Stored records
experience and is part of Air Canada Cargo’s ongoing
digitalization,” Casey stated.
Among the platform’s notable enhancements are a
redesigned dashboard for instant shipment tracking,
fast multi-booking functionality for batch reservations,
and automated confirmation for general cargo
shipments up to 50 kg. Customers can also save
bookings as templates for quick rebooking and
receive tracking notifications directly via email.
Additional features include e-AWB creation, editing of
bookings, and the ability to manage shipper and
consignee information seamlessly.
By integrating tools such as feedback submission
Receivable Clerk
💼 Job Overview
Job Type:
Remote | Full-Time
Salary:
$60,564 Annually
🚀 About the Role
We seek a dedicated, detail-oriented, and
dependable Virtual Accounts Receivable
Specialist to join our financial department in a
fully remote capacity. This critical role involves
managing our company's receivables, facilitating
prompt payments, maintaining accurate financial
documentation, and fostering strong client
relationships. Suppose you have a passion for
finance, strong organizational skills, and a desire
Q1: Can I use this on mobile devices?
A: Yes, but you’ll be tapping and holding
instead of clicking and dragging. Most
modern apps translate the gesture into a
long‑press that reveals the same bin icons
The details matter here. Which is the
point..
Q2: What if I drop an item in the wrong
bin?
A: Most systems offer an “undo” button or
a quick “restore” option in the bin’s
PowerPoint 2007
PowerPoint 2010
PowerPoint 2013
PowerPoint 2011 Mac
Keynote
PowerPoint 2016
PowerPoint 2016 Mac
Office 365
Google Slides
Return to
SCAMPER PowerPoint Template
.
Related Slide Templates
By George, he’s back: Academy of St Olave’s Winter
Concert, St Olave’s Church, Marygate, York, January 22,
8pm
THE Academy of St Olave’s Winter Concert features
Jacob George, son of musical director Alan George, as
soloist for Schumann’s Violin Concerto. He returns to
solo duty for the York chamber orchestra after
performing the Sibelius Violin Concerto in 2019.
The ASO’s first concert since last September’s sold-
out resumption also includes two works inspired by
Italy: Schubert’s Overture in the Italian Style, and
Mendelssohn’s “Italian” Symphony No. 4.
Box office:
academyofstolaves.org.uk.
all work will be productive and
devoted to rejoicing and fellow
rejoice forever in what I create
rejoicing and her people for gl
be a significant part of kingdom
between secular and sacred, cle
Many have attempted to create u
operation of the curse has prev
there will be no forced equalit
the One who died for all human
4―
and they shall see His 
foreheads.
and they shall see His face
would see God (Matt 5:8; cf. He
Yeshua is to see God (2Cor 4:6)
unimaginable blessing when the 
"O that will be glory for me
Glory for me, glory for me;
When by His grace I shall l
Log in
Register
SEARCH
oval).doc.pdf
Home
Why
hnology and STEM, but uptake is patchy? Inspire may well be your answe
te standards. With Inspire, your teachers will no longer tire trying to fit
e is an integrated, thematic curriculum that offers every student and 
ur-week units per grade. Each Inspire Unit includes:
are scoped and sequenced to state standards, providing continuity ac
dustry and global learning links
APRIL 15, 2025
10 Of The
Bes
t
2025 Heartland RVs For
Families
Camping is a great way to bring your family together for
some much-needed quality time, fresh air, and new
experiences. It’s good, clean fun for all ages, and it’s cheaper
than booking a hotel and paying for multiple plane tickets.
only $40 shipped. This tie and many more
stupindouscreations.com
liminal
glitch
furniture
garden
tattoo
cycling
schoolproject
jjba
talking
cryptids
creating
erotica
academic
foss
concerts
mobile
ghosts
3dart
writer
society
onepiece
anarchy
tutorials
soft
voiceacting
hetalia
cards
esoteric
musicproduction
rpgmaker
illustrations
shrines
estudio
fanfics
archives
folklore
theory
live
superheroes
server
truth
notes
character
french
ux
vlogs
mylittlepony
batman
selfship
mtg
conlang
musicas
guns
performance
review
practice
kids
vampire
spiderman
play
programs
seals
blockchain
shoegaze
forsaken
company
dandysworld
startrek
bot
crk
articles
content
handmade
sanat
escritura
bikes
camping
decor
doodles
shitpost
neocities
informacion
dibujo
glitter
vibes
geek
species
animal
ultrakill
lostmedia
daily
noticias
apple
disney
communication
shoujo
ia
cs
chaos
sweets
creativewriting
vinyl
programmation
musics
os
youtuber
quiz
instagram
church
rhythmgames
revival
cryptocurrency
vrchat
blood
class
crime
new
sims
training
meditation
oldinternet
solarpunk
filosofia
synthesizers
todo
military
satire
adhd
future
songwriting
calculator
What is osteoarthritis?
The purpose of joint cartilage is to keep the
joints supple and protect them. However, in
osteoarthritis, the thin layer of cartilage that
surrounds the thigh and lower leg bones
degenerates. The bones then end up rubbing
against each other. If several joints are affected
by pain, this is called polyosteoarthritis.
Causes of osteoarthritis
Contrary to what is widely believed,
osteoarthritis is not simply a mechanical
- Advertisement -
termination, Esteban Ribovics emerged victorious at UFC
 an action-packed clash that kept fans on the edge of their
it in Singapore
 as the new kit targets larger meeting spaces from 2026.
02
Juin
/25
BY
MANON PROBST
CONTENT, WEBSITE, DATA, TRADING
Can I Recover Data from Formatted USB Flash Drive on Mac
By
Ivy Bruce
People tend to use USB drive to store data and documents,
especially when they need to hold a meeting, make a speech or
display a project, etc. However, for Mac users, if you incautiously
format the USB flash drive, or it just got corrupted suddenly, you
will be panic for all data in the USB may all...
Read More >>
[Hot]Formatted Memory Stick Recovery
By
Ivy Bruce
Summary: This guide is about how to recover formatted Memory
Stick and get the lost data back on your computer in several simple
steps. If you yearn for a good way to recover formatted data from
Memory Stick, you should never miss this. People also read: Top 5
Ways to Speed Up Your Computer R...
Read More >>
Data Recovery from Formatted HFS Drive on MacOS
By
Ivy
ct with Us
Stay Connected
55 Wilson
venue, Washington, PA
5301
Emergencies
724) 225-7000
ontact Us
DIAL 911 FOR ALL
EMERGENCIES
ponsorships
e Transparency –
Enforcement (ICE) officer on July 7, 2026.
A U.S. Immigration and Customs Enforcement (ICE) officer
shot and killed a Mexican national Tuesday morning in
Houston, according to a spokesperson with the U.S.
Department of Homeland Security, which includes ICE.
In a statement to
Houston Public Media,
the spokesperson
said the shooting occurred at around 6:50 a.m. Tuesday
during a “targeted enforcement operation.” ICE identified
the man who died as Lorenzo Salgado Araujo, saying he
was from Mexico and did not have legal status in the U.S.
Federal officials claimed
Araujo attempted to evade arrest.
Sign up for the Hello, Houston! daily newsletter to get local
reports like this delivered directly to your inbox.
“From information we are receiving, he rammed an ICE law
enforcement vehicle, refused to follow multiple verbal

How to complete this task:
Having read the entries above, restate them all word for word.

Response below:
experience and is part of Air Canada Cargo’s ongoing
digitalization,” Casey stated.
Among the platform’s notable enhancements are a
redesigned dashboard for instant shipment tracking,
fast multi-booking functionality for batch reservations,
and automated confirmation for general cargo
shipments up to 50 kg. Customers can also save
bookings as templates for quick rebooking and
receive tracking notifications directly via email.
Additional features include e-AWB creation, editing of
bookings, and the ability to manage shipper and
consignee information seamlessly.
By integrating tools such as feedback submission
Receivable Clerk
💼 Job Overview
Job Type:
Remote | Full-Time
Salary:
$60,564 Annually
🚀 About the Role
We seek a dedicated, detail-oriented, and
dependable Virtual Accounts Receivable
Specialist to join our financial department in a
fully remote capacity. This critical role involves
managing our company's receivables, facilitating
prompt payments, maintaining accurate financial
documentation, and fostering strong client
relationships. Suppose you have a passion for
finance, strong organizational skills, and a desire
Q1: Can I use this on mobile devices?
A: Yes, but you’ll be tapping and holding
instead of clicking and dragging. Most
modern apps translate the gesture into a
long‑press that reveals the same bin icons
The details matter here. Which is the
point..
Q2: What if I drop an item in the wrong
bin?
A: Most systems offer an “undo” button or
a quick “restore” option in the bin’s
PowerPoint 2007
PowerPoint 2010
PowerPoint 2013
PowerPoint 2011 Mac
Keynote
PowerPoint 2016
PowerPoint 2016 Mac
Office 365
Google Slides
Return to
SCAMPER PowerPoint Template
.
Related Slide Templates
By George, he’s back: Academy of St Olave’s Winter
Concert, St Olave’s Church, Marygate, York, January 22,
8pm
THE Academy of St Olave’s Winter Concert features
Jacob George, son of musical director Alan George, as
soloist for Schumann’s Violin Concerto. He returns to
solo duty for the York chamber orchestra after
performing the Sibelius Violin Concerto in 2019.
The ASO’s first concert since last September’s sold-
out resumption also includes two works inspired by
Italy: Schubert’s Overture in the Italian Style, and
Mendelssohn’s “Italian” Symphony No. 4.
Box office:
academyofstolaves.org.uk.
all work will be productive and
devoted to rejoicing and fellow
rejoice forever in what I create
rejoicing and her people for gl
be a significant part of kingdom
between secular and sacred, cle
Many have attempted to create u
operation of the curse has prev
there will be no forced equalit
the One who died for all human
4―
and they shall see His 
foreheads.
and they shall see His face
would see God (Matt 5:8; cf. He
Yeshua is to see God (2Cor 4:6)
unimaginable blessing when the 
"O that will be glory for me
Glory for me, glory for me;
When by His grace I shall l
Log in
Register
SEARCH
oval).doc.pdf
Home
Why
hnology and STEM, but uptake is patchy? Inspire may well be your answe
te standards. With Inspire, your teachers will no longer tire trying to fit
e is an integrated, thematic curriculum that offers every student and 
ur-week units per grade. Each Inspire Unit includes:
are scoped and sequenced to state standards, providing continuity ac
dustry and global learning links
APRIL 15, 2025
10 Of The
Bes
t
2025 Heartland RVs For
Families
Camping is a great way to bring your family together for
some much-needed quality time, fresh air, and new
experiences. It’s good, clean fun for all ages, and it’s cheaper
than booking a hotel and paying for multiple plane tickets.
only $40 shipped. This tie and many more
stupindouscreations.com
liminal
glitch
furniture
garden
tattoo
cycling
schoolproject
jjba
talking
cryptids
creating
erotica
academic
foss
concerts
mobile
ghosts
3dart
writer
society
onepiece
anarchy
tutorials
soft
voiceacting
hetalia
cards
esoteric
musicproduction
rpgmaker
illustrations
shrines
estudio
fanfics
archives
folklore
theory
live
superheroes
server
truth
notes
character
french
ux
vlogs
mylittlepony
batman
selfship
mtg
conlang
musicas
guns
performance
review
practice
kids
vampire
spiderman
play
programs
seals
blockchain
shoegaze
forsaken
company
dandysworld
startrek
bot
crk
articles
content
handmade
sanat
escritura
bikes
camping
decor
doodles
shitpost
neocities
informacion
dibujo
glitter
vibes
geek
species
animal
ultrakill
lostmedia
daily
noticias
apple
disney
communication
shoujo
ia
cs
chaos
sweets
creativewriting
vinyl
programmation
musics
os
youtuber
quiz
instagram
church
rhythmgames
revival
cryptocurrency
vrchat
blood
class
crime
new
sims
training
meditation
oldinternet
solarpunk
filosofia
synthesizers
todo
military
satire
adhd
future
songwriting
calculator
What is osteoarthritis?
The purpose of joint cartilage is to keep the
joints supple and protect them. However, in
osteoarthritis, the thin layer of cartilage that
surrounds the thigh and lower leg bones
degenerates. The bones then end up rubbing
against each other. If several joints are affected
by pain, this is called polyosteoarthritis.
Causes of osteoarthritis
Contrary to what is widely believed,
osteoarthritis is not simply a mechanical
- Advertisement -
termination, Esteban Ribovics emerged victorious at UFC
 an action-packed clash that kept fans on the edge of their
it in Singapore
 as the new kit targets larger meeting spaces from 2026.
02
Juin
/25
BY
MANON PROBST
CONTENT, WEBSITE, DATA, TRADING
Can I Recover Data from Formatted USB Flash Drive on Mac
By
Ivy Bruce
People tend to use USB drive to store data and documents,
especially when they need to hold a meeting, make a speech or
display a project, etc. However, for Mac users, if you incautiously
format the USB flash drive, or it just got corrupted suddenly, you
will be panic for all data in the USB may all...
Read More >>
[Hot]Formatted Memory Stick Recovery
By
Ivy Bruce
Summary: This guide is about how to recover formatted Memory
Stick and get the lost data back on your computer in several simple
steps. If you yearn for a good way to recover formatted data from
Memory Stick, you should never miss this. People also read: Top 5
Ways to Speed Up Your Computer R...
Read More >>
Data Recovery from Formatted HFS Drive on MacOS
By
Ivy
ct with Us
Stay Connected
55 Wilson
venue, Washington, PA
5301
Emergencies
724) 225-7000
ontact Us
DIAL 911 FOR ALL
EMERGENCIES
ponsorships
e Transparency –
Enforcement (ICE) officer on July 7, 2026.
A U.S. Immigration and Customs Enforcement (ICE) officer
shot and killed a Mexican national Tuesday morning in
Houston, according to a spokesperson with the U.S.
Department of Homeland Security, which includes ICE.
In a statement to
Houston Public Media,
the spokesperson
said the shooting occurred at around 6:50 a.m. Tuesday
during a “targeted enforcement operation.” ICE identified
the man who died as Lorenzo Salgado Araujo, saying he
was from Mexico and did not have legal status in the U.S.
Federal officials claimed
Araujo attempted to evade arrest.
Sign up for the Hello, Houston! daily newsletter to get local
reports like this delivered directly to your inbox.
“From information we are receiving, he rammed an ICE law
enforcement vehicle, refused to follow multiple verbal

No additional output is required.